The War Illustrated, Volume 5, No. 123, Page 550-551, March 10, 1942.
The majority of the British women and children were evacuated from Singapore before the final Japanese assault. From The Daily Mail correspondent, Cedric Salter, came this impression of the scene on one of the liners engaged in the work of rescue.
Women and children are sleeping on the decks, in hammocks slung from all conceivable supports, and on the floors of packed cabins and saloons aboard this great North Atlantic liner, now a rescue ship. The liner landed Indian reinforcements at Singapore before picking up 900 British women and 500 children to carry them to safety.
Twice we have been attacked. Once a bomb fell only 30 yards away, blotting out one of the tugs helping to nose us out of harbour. All four of the tug's crew were killed, and a dozen small holes were drilled in our own side. But after three days we were out of range of enemy bombers.
There is still need for unceasing vigilance, however, against submarines or surface raiders. In my two-hour turns on watch, shared with the mere handful of men on board. I have seen nothing but the endless waste of blue water. Fierce line squalls occasionally scud across our path, lashing us at our look-out posts with warm rain, which a minute later rises in steam from our clothes as the scorching sun reappears.
The drama of life goes on aboard ship. There have already been four births. Most of the women have left homes and husbands behind in besieged Singapore, but even so the ship has something of the holiday air it used to have on its peacetime fashionable summer cruises.

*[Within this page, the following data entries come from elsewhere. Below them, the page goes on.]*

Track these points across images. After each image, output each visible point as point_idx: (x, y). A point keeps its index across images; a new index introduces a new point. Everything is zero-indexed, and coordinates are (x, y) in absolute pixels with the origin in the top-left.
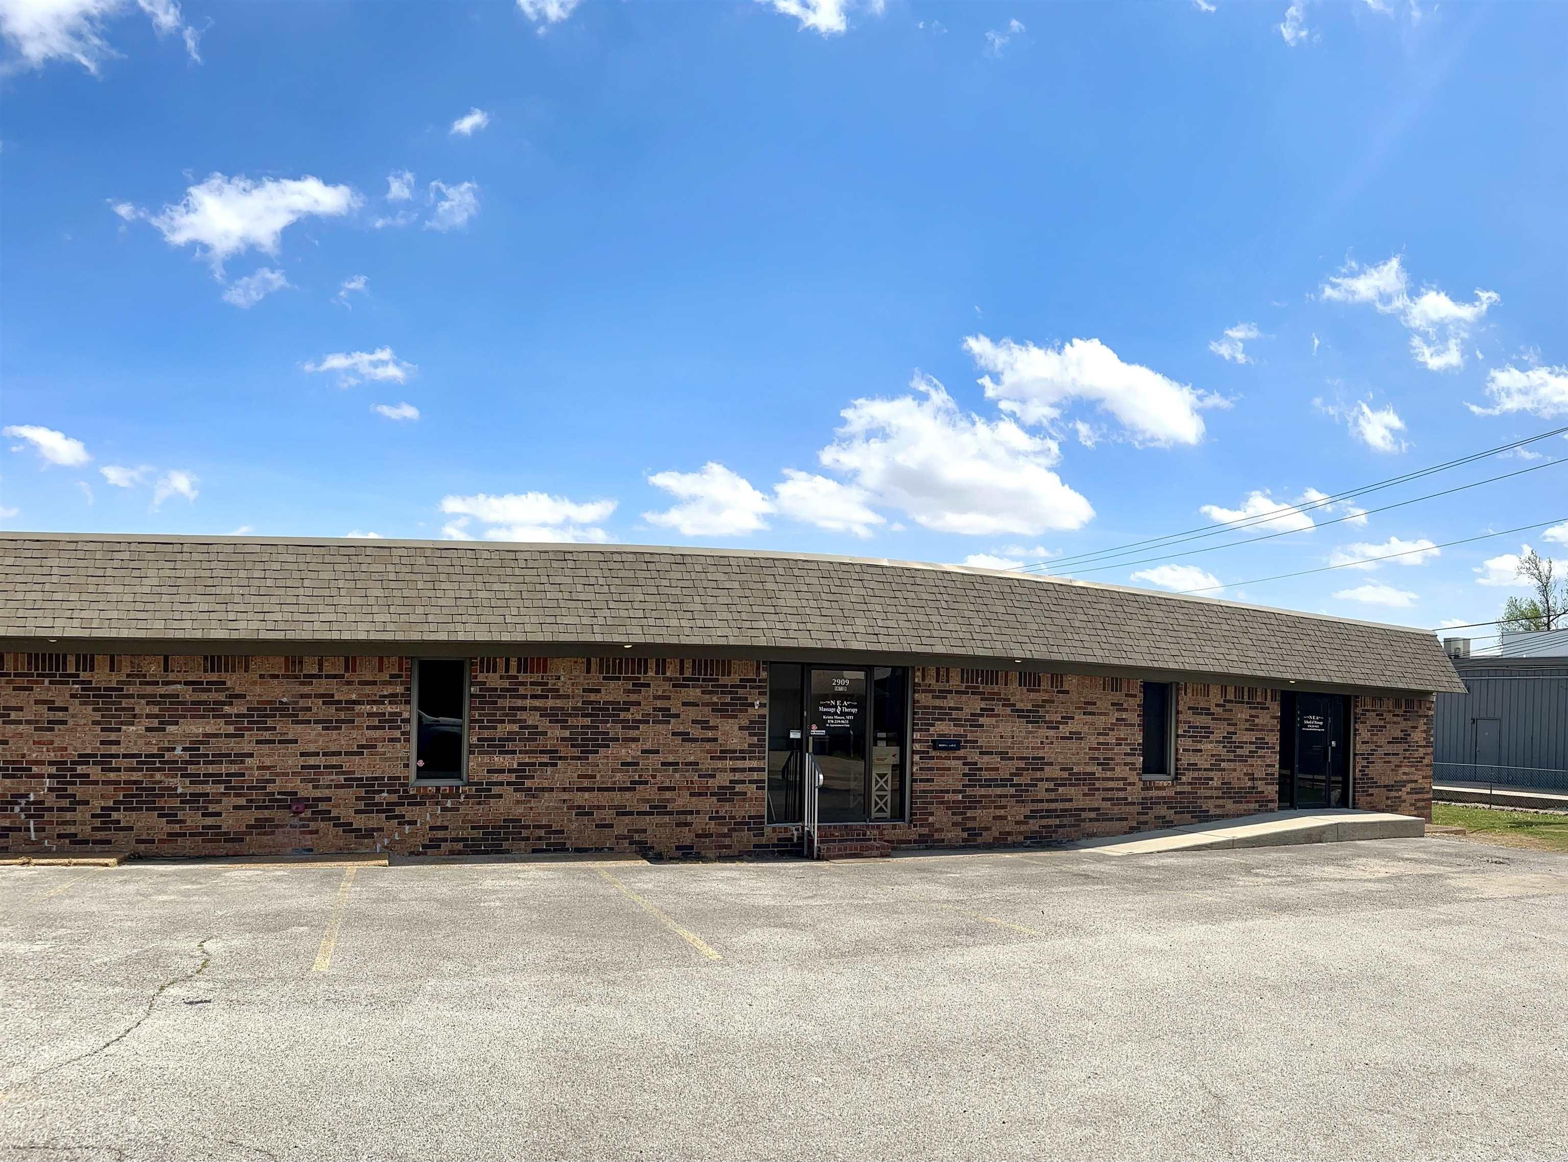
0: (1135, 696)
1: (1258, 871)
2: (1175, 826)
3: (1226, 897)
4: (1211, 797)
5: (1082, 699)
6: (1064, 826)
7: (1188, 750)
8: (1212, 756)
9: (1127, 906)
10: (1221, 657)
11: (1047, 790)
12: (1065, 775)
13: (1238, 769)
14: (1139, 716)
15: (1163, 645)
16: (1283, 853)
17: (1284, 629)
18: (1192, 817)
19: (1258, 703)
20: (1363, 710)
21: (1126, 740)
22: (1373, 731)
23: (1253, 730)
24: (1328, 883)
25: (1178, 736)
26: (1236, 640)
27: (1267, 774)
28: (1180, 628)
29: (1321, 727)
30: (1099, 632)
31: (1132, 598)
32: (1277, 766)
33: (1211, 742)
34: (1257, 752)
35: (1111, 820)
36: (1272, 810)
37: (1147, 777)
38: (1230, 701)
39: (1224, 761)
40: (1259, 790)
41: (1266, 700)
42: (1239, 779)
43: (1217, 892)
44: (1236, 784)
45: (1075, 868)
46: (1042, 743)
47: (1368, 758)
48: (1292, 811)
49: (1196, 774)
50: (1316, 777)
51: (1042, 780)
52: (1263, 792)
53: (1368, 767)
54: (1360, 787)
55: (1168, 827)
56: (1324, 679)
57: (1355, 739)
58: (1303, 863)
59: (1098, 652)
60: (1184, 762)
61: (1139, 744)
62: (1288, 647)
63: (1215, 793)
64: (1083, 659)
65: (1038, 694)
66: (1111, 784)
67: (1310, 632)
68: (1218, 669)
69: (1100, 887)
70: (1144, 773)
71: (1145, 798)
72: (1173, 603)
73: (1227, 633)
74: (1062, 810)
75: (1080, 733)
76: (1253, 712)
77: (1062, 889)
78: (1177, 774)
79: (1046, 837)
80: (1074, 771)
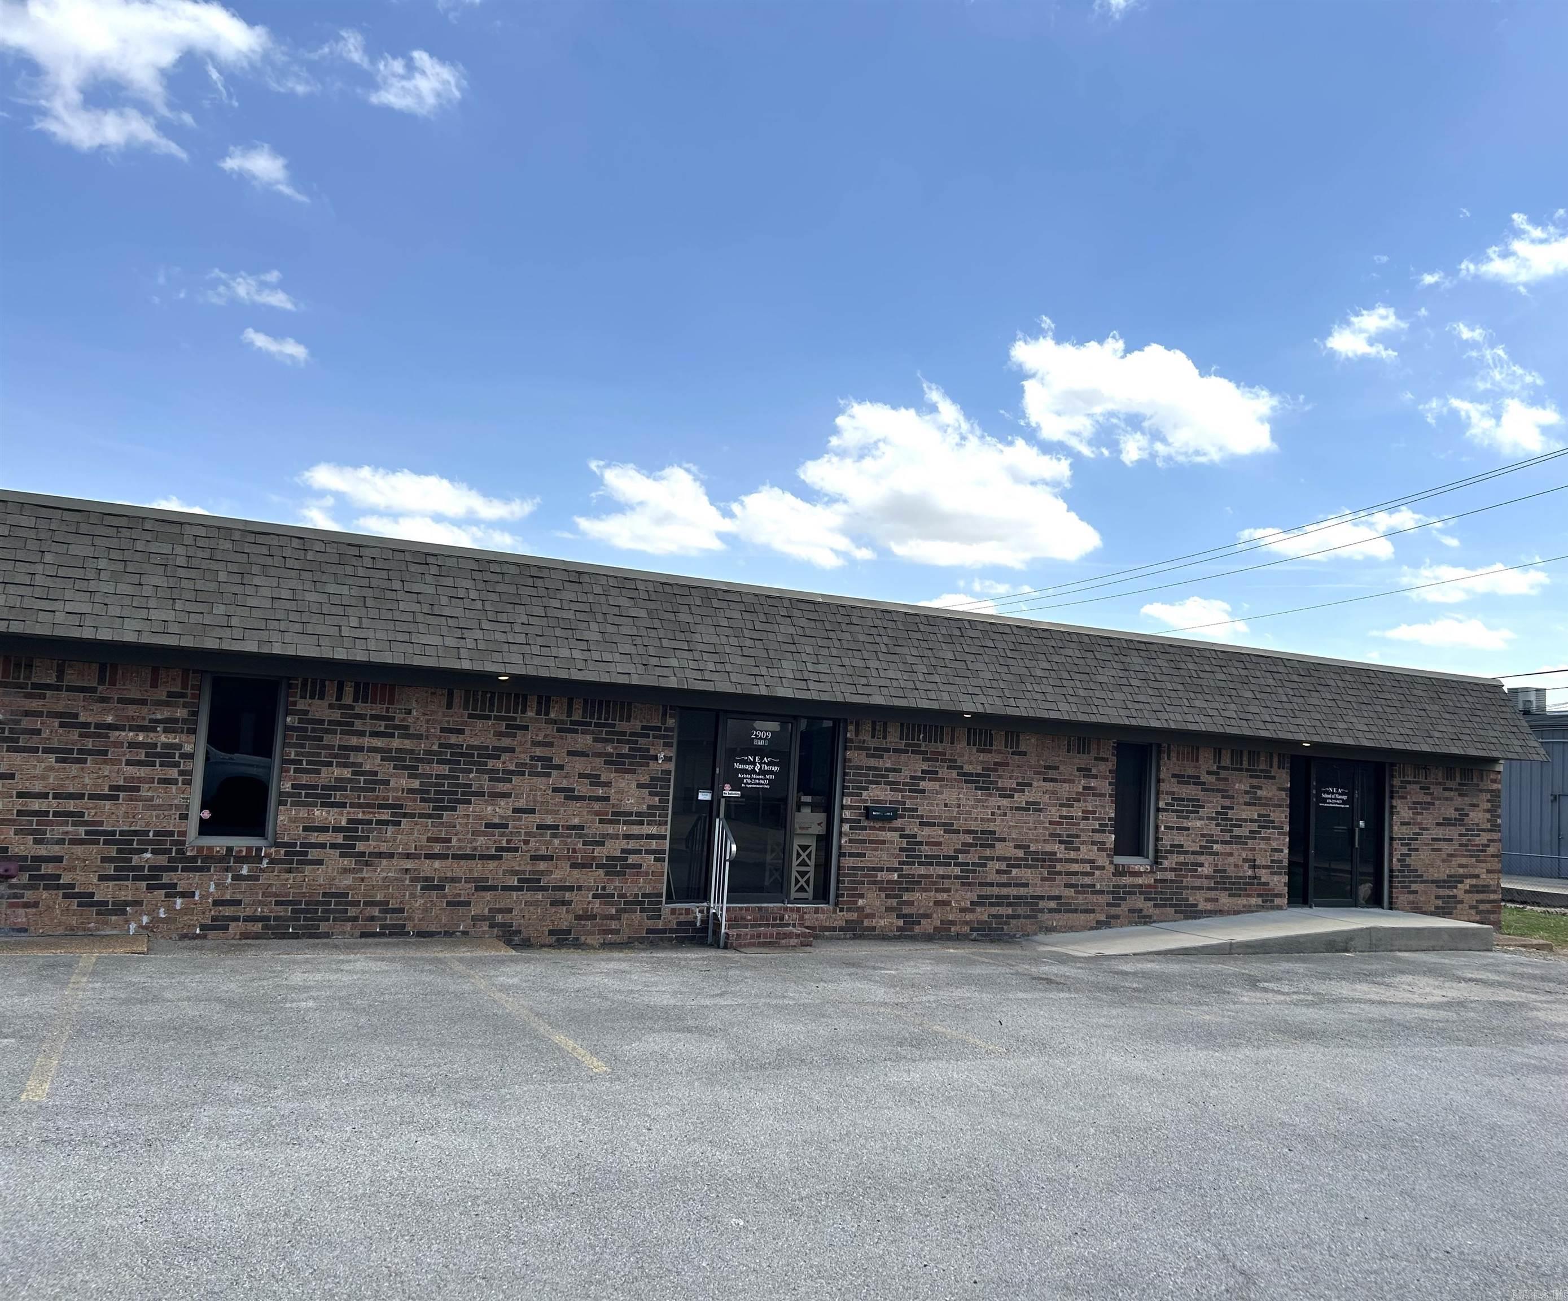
0: (1106, 760)
1: (1266, 984)
2: (1154, 922)
3: (1229, 1017)
4: (1201, 888)
5: (1042, 763)
6: (1018, 917)
7: (1171, 828)
8: (1203, 835)
9: (1102, 1020)
10: (1216, 713)
11: (998, 872)
12: (1020, 853)
13: (1236, 853)
14: (1110, 784)
15: (1142, 698)
16: (1296, 962)
17: (1295, 678)
18: (1176, 912)
19: (1262, 771)
20: (1402, 782)
21: (1094, 812)
22: (1416, 808)
23: (1254, 805)
24: (1362, 1006)
25: (1158, 810)
26: (1233, 692)
27: (1272, 861)
28: (1164, 678)
29: (1344, 802)
30: (1065, 683)
31: (1106, 642)
32: (1286, 851)
33: (1201, 819)
34: (1259, 832)
35: (1075, 911)
36: (1279, 908)
37: (1120, 860)
38: (1225, 768)
39: (1216, 842)
40: (1263, 880)
41: (1271, 767)
42: (1236, 866)
43: (1215, 1009)
44: (1232, 872)
45: (1034, 970)
46: (993, 814)
47: (1408, 842)
48: (1306, 910)
49: (1182, 858)
50: (1338, 865)
51: (992, 859)
52: (1267, 884)
53: (1409, 855)
54: (1399, 882)
55: (1145, 923)
56: (1349, 741)
57: (1391, 819)
58: (1325, 977)
59: (1063, 706)
60: (1166, 842)
61: (1110, 819)
62: (1300, 700)
63: (1206, 883)
64: (1045, 715)
65: (990, 755)
66: (1075, 867)
67: (1332, 683)
68: (1212, 729)
69: (1067, 995)
70: (1116, 854)
71: (1118, 886)
72: (1155, 648)
73: (1222, 684)
74: (1015, 897)
75: (1039, 804)
76: (1255, 782)
77: (1021, 995)
78: (1156, 857)
79: (996, 929)
80: (1032, 849)
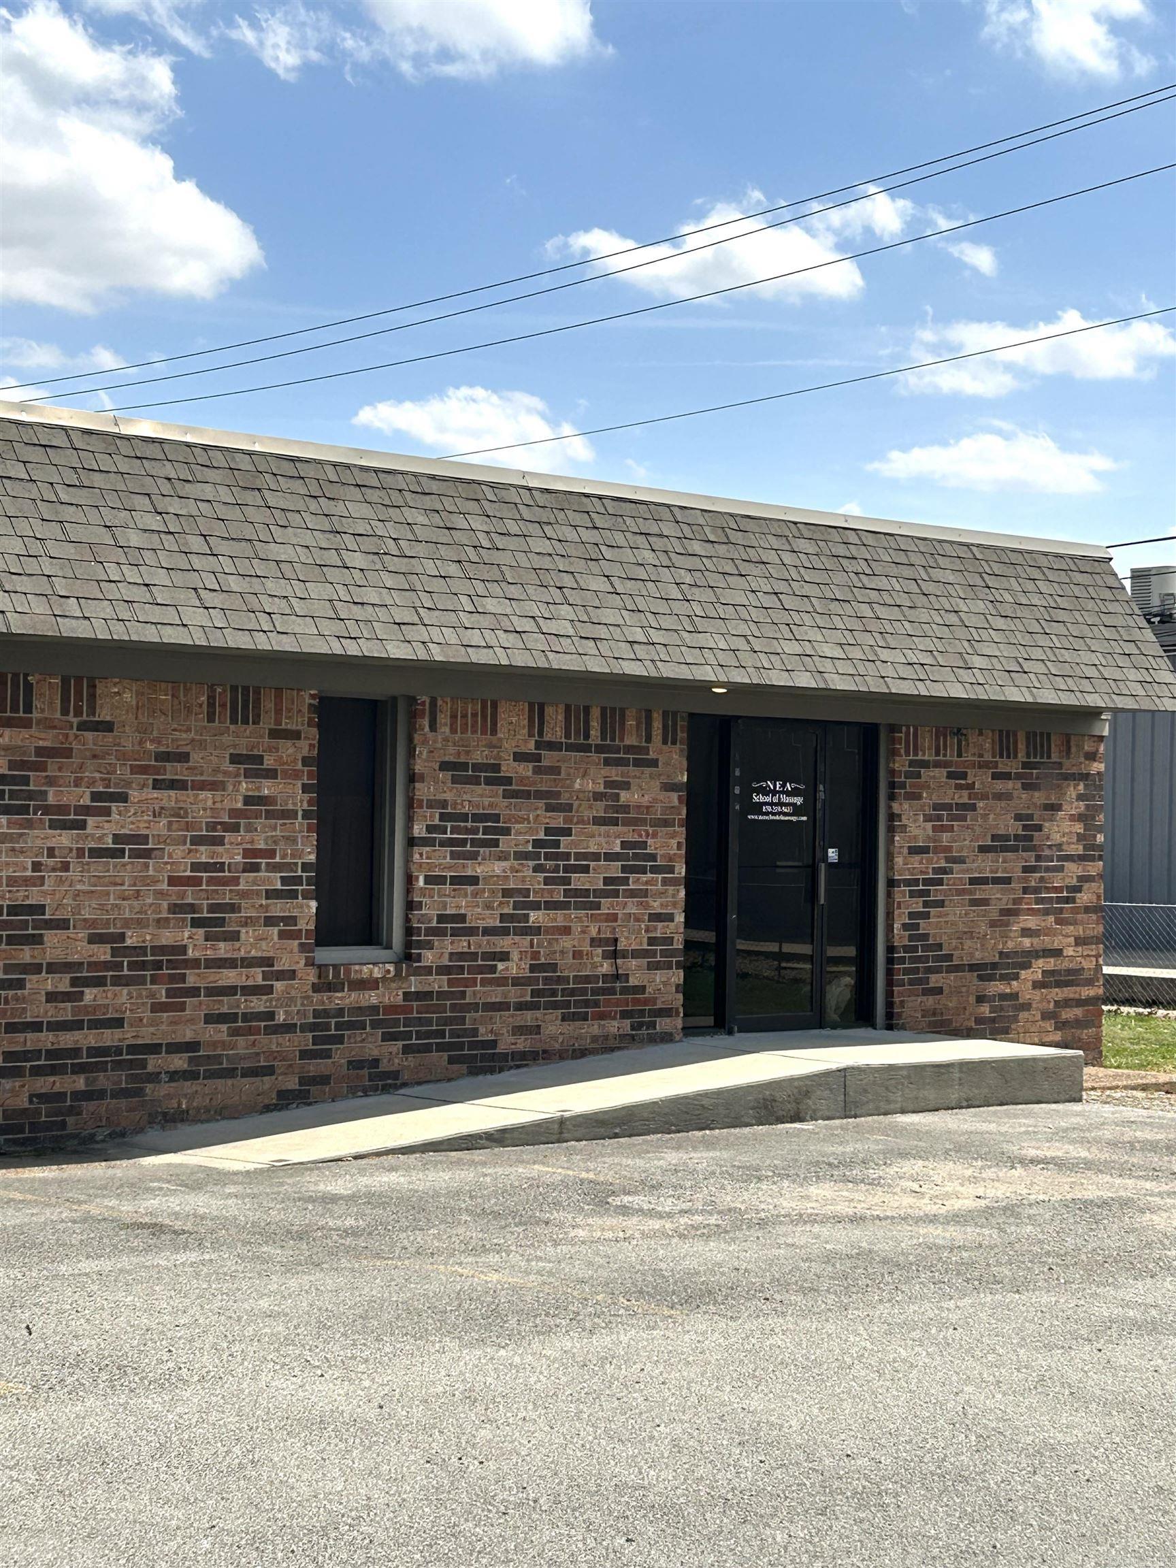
0: (295, 735)
1: (627, 1199)
2: (404, 1085)
3: (539, 1273)
4: (502, 1006)
5: (149, 746)
6: (100, 1095)
7: (440, 880)
8: (507, 893)
9: (264, 1303)
10: (528, 625)
11: (52, 997)
12: (103, 953)
13: (577, 928)
14: (305, 789)
15: (372, 596)
16: (695, 1149)
17: (697, 547)
18: (451, 1060)
19: (629, 749)
20: (912, 764)
21: (271, 853)
22: (939, 818)
23: (615, 822)
24: (816, 1228)
25: (411, 842)
26: (567, 580)
27: (652, 941)
28: (420, 550)
29: (797, 810)
30: (197, 562)
31: (288, 468)
32: (680, 918)
33: (503, 857)
34: (625, 881)
35: (230, 1073)
36: (667, 1038)
37: (330, 955)
38: (552, 746)
39: (536, 906)
40: (633, 981)
41: (649, 739)
42: (577, 955)
43: (515, 1258)
44: (568, 969)
45: (127, 1208)
46: (36, 866)
47: (924, 888)
48: (722, 1040)
49: (462, 944)
50: (788, 948)
51: (36, 969)
52: (642, 989)
53: (926, 916)
54: (907, 971)
55: (386, 1089)
56: (804, 680)
57: (890, 841)
58: (752, 1175)
59: (195, 617)
60: (429, 911)
61: (306, 867)
62: (708, 595)
63: (514, 994)
64: (150, 635)
65: (25, 733)
66: (230, 977)
67: (771, 557)
68: (521, 659)
69: (193, 1256)
70: (319, 943)
71: (326, 1013)
72: (400, 482)
73: (546, 562)
74: (94, 1051)
75: (144, 839)
76: (615, 773)
77: (86, 1266)
78: (408, 945)
79: (49, 1126)
80: (129, 942)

Only for the hushed quarter of an hour when the news is broadcast from London is there any tension. Gaiety then dies out of faces as the grim story is told of those left behind.
Beach pyjamas or shorts are the mode. But the wearers must wait on themselves, carrying heavy trays from the kitchens to release the skeleton staff of overworked stewards for the actual cooking. Long lines of drying laundry continually flutter in the hot tropical wind.
The greatest hardship is the black-out. It means that every porthole and door must be sealed at night against showing a light. In the airless temperatures of the hundreds the heat becomes intolerable. The result is that now, after nearly a week, some of the children are pale and fretful. Their mothers even are showing signs of strain.
I am writing this in my "quarters" – a mattress under the long muzzle of a gun mounted aft – as Lights Out is being sounded. The faintly phosphorescent wake is stretching away towards the east as the ship bears its cargo from danger towards friendlier land.